▶ **Excerpt from a dataset**:
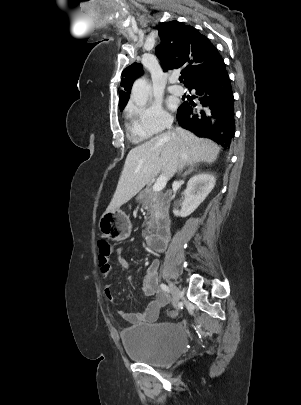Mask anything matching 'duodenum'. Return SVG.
Returning a JSON list of instances; mask_svg holds the SVG:
<instances>
[{
	"label": "duodenum",
	"instance_id": "410a0bca",
	"mask_svg": "<svg viewBox=\"0 0 301 405\" xmlns=\"http://www.w3.org/2000/svg\"><path fill=\"white\" fill-rule=\"evenodd\" d=\"M172 195L166 191L160 196V215L154 233L147 236V243L151 249L162 252L166 249L170 237L169 208Z\"/></svg>",
	"mask_w": 301,
	"mask_h": 405
}]
</instances>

▶ **REQUIREMENTS**:
Rewrite the listing with "anything" switched to "everything" throughout and everything else unchanged, omitting the pictures.

▶ **FULL RESPONSE**:
Mask everything matching 'duodenum'. Return SVG.
Returning a JSON list of instances; mask_svg holds the SVG:
<instances>
[{
	"label": "duodenum",
	"instance_id": "410a0bca",
	"mask_svg": "<svg viewBox=\"0 0 301 405\" xmlns=\"http://www.w3.org/2000/svg\"><path fill=\"white\" fill-rule=\"evenodd\" d=\"M172 195L166 191L160 196V215L154 233L147 236V243L151 249L162 252L166 249L170 237L169 208Z\"/></svg>",
	"mask_w": 301,
	"mask_h": 405
}]
</instances>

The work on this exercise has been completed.